My mother's such a vulture,too, which just disgusts me beyond belief and I told her so; before the poor man was even dead she had the sheer gall to say, When they're giving away his things I could use his wheelchair; I'm going to need it soon..... and when I was horrified and admonished her and told her she was a vulture, she said, I am NOT! and Well, I DO need it...My God, that woman has no class. I also miss when the kids were young and I used to sit by the side of the tub and scrub their dirty feet, and rocking in the rocking chair holding them in the silence in the middle of the night with only the moonlight shining thru the window, and the funny little songs, games, rituals, jokes, and "Cuddle Time" etc. we used to share. I really miss those days. Now they're all grown up and don't need me, want me, or love me anymore and all I have is my dog.

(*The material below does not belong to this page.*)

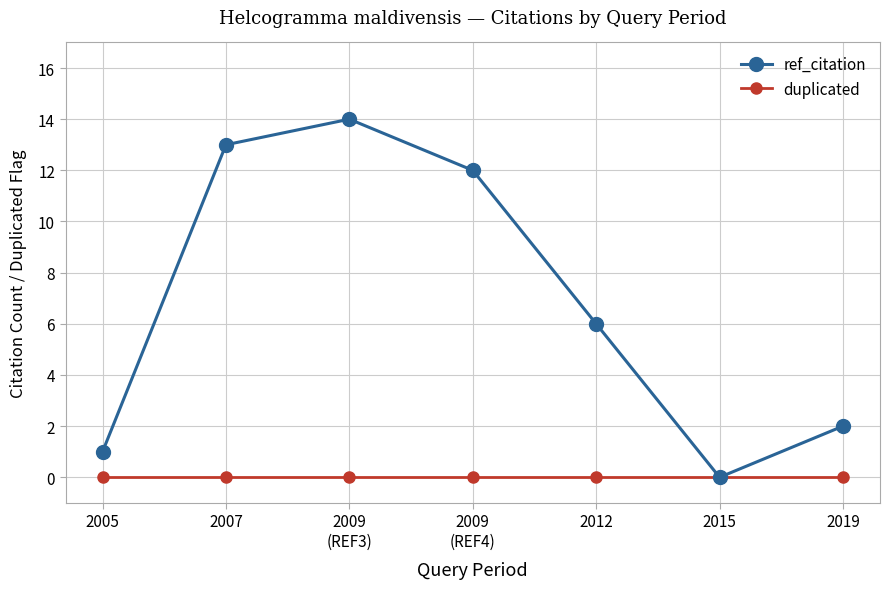

At 2012, list the series in order from largest to smallest.

ref_citation, duplicated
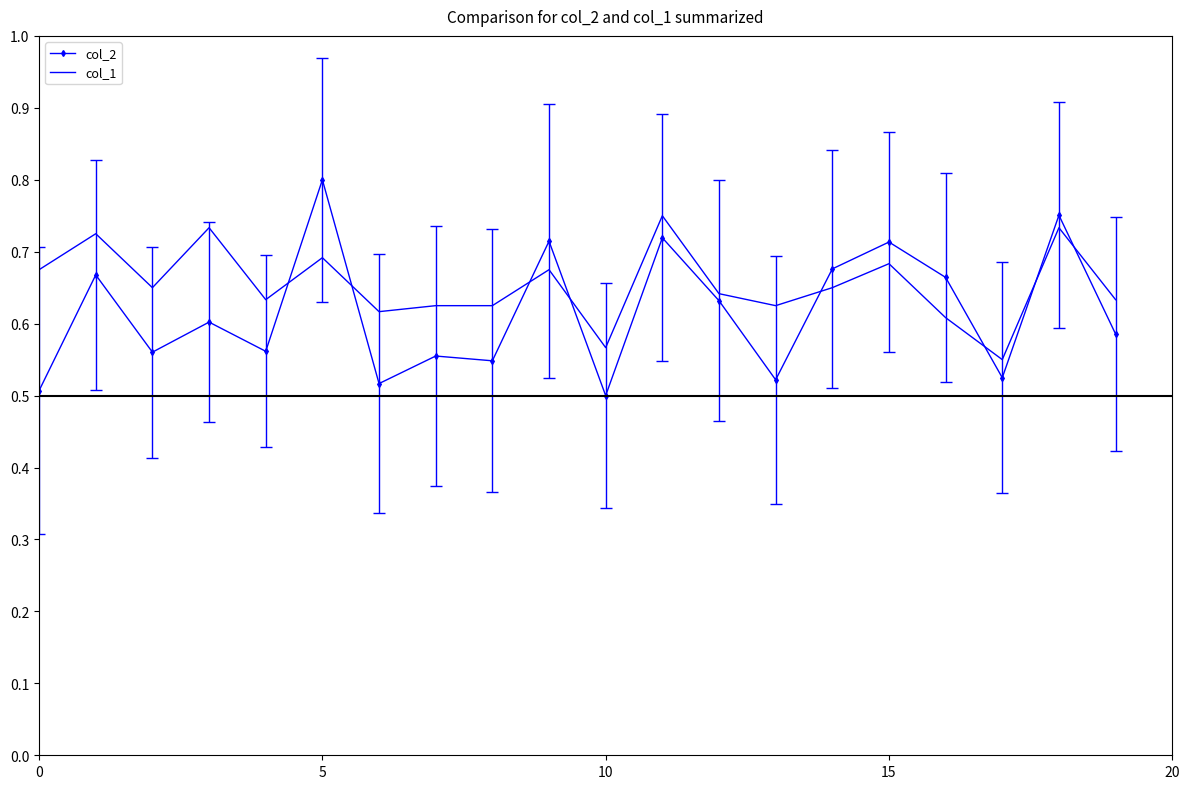

Which series has the largest range (max minus min)?

col_2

I also hope this thing with Patti doesn't escalate any more and that she's done and doesn't cause me any more trouble and I'm just going to ignore it and just pretend like I'm oblivious but if she ever threatens or endangers my family in any way( which incl. harming Buddy) I will utterly destroy her. She doesn't know who she's dealing with, what I'm capable of, or what I used to do when I lived in Ottawa, before I had kids,long before I met her. I will ruin her.I will do whatever it takes to protect my family and keep them safe. I have done it before and I will again. No one messes with my family. No one. My family is off-limits and if you come for them I will go full nuclear on you.